Analysis carried out by Appfigures suggests that developers are losing interest in macOS.
The number of Mac app launches has been steadily declining for years, but Appfigures has noticed a rapid decline in recent months that shows no signs of slowing down:
In 2020, developers released 392 apps on average per month. In 2021, that dropped to 343 per month.
Appfigures is not overly optimistic about the outlook going forward and forecasts a drop to the low 200s for August onwards.
To put all of this in context, the iOS App Store continues to thrive with 40,000 new apps on average each month in 2020. Apple itself said last year that it receives more than 100,000 apps or app updates per week for iOS.
Apple’s decision to start using its own silicon, starting with the M1, for its latest Macs and iPads shows how the line between the two is blurring more than ever.
Now that iPad and iPhone apps are supported on M1-powered Mac devices, it seems like it’s only a matter of time before the Mac M1 market share reaches a point where more Mac developers decide to focus their efforts in iPad applications to benefit from the market share of both. platforms.
Ariel Michaeli, CEO and founder of Appfigures, wrote in a blog post:
“With the new M1 processor, the promise of iOS applications on the desktop has come true and I see a lot of potential for many developers.

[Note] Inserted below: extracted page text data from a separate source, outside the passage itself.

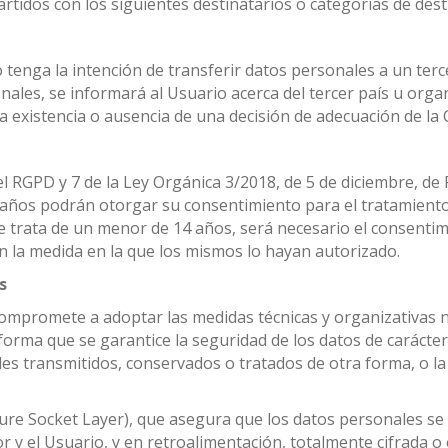
tidos con los siguientes destinatarios o categorías de dest
tenga la intención de transferir datos personales a un terce
es, se informará al Usuario acerca del tercer país u organiz
 la existencia o ausencia de una decisión de adecuación de la
el RGPD y 7 de la Ley Orgánica 3/2018, de 5 de diciembre, de
4 años podrán otorgar su consentimiento para el tratamiento
e trata de un menor de 14 años, será necesario el consentim
 en la medida en la que los mismos lo hayan autorizado.
s
ompromete a adoptar las medidas técnicas y organizativas ne
forma que se garantice la seguridad de los datos de carácter 
nales transmitidos, conservados o tratados de otra forma, o 
cure Socket Layer), que asegura que los datos personales se 
or y el Usuario, y en retroalimentación, totalmente cifrada o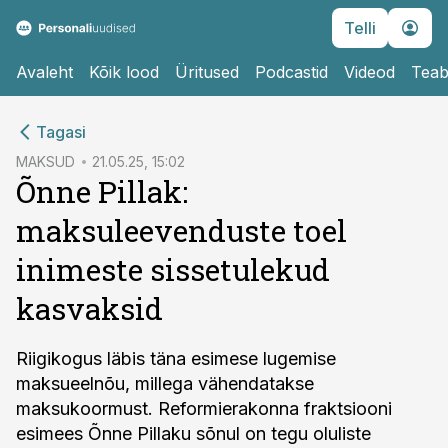
Telli
Avaleht
Kõik lood
Üritused
Podcastid
Videod
Teab
cebook
Tagasi
Twitter)
MAKSUD
21.05.25, 15:02
Õnne Pillak:
kedIn
maksuleevenduste toel
ail
inimeste sissetulekud
k
kasvaksid
Riigikogus läbis täna esimese lugemise
maksueelnõu, millega vähendatakse
maksukoormust. Reformierakonna fraktsiooni
esimees Õnne Pillaku sõnul on tegu oluliste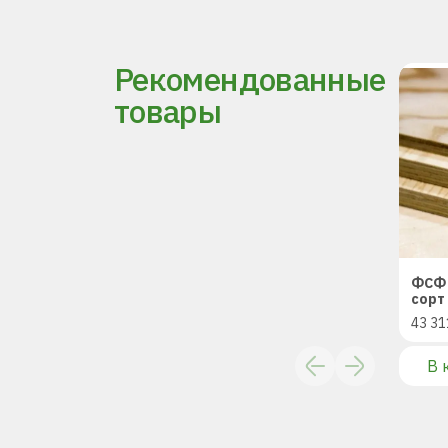
Рекомендованные
товары
ФСФ 
сорт 
43 31
В 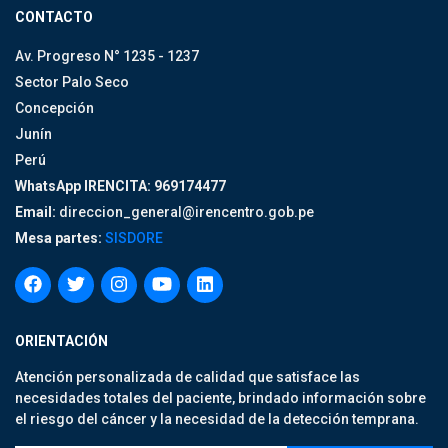
CONTACTO
Av. Progreso N° 1235 - 1237
Sector Palo Seco
Concepción
Junín
Perú
WhatsApp IRENCITA: 969174477
Email:
direccion_general@irencentro.gob.pe
Mesa partes:
SISDORE
ORIENTACIÓN
Atención personalizada de calidad que satisface las
necesidades totales del paciente, brindado información sobre
el riesgo del cáncer y la necesidad de la detección temprana.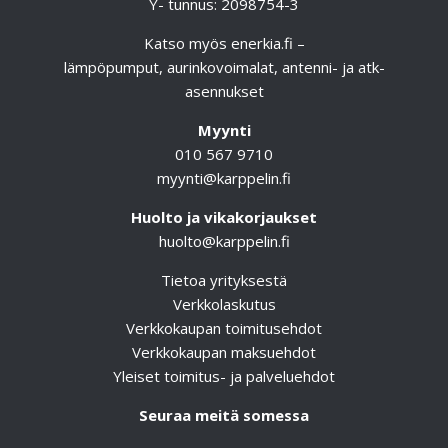
Y- tunnus: 2098754-3
Katso myös
enerkia.fi
–
lämpöpumput, aurinkovoimalat, antenni- ja atk-
asennukset
Myynti
010 567 9710
myynti@karppelin.fi
Huolto ja vikakorjaukset
huolto@karppelin.fi
Tietoa yrityksestä
Verkkolaskutus
Verkkokaupan toimitusehdot
Verkkokaupan maksuehdot
Yleiset toimitus- ja palveluehdot
Seuraa meitä somessa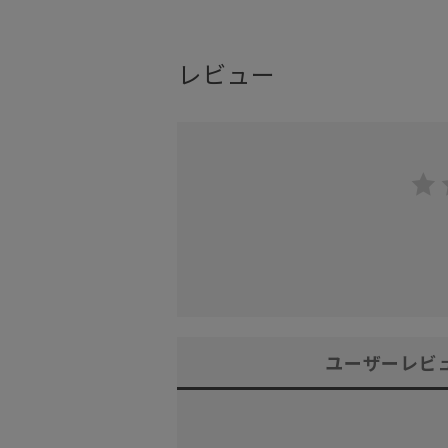
レビュー
ユーザーレビ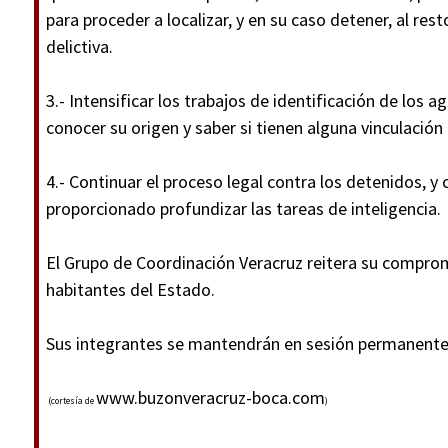
para proceder a localizar, y en su caso detener, al res
delictiva.
3.- Intensificar los trabajos de identificación de los a
conocer su origen y saber si tienen alguna vinculación 
4.- Continuar el proceso legal contra los detenidos, y
proporcionado profundizar las tareas de inteligencia.
El Grupo de Coordinación Veracruz reitera su comprom
habitantes del Estado.
Sus integrantes se mantendrán en sesión permanente
www.buzonveracruz-boca.com
(cortesía de
)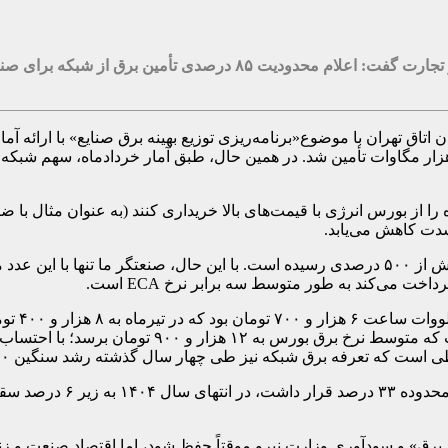
معاون برنامه ریزی، نوآوری و هوشمند سازی وزارت صنعت، معدن و تجار
هران با موضوع«برنامه‌ریزی توزیع بهینه برق صنایع» با ارائه آماری
شدت کاهش می‌یابد.
شجاعی افزود: از سال ۱۴۰۰ تاکنون، نرخ پایه برق (ECA) با رشدی بیش از ۵۰۰ درصدی رسیده است. ب
 می‌کند به طور متوسط سه برابر نرخ ECA است.
به گفته و
قیمت‌ها تا ۱۷ هزار و ۹۰۰ تومان نیز پیش رفته و پیش
رق شبکه نیز طی چهار سال گذشته رشد سنگین ۵۰۰ درصدی (۳ برابری) را تجربه کرده است.
وی تصریح کرد: حاشیه سود 
برق» و سودآوری وزارت نیرو موقتاً حفظ شود، اما اقتصاد صنعت و ز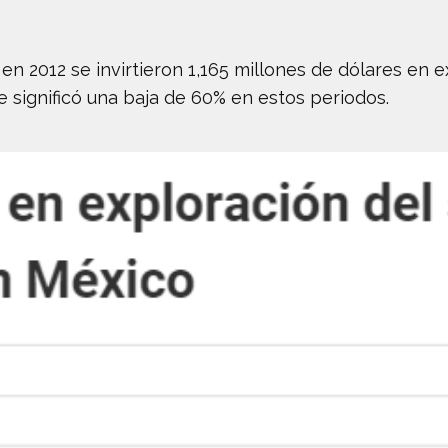
n 2012 se invirtieron 1,165 millones de dólares en e
ue significó una baja de 60% en estos periodos.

But … the way I see it, this can go in two very different directions.
Once enough M1-equipped computers are in the hands of consumers, and given the number of applications that will be instantly available, users will be forced to use the Mac App Store to obtain applications. Or, another possibility is that because the Mac App Store is not a destination at all, users will skip the experience entirely and continue to use the iOS apps where they were intended to be used, on phones, and this opportunity will die.
I’d love to see the former, but without any major changes from Apple, I’m ready for the latter. “
At this point, it appears that just a decision to enable macOS app support on iPadOS could slow the decline of new Mac apps. As Apple increasingly believes the iPad can replace your laptop and recently added adequate support for the touchpad, it might not be such a far-fetched idea.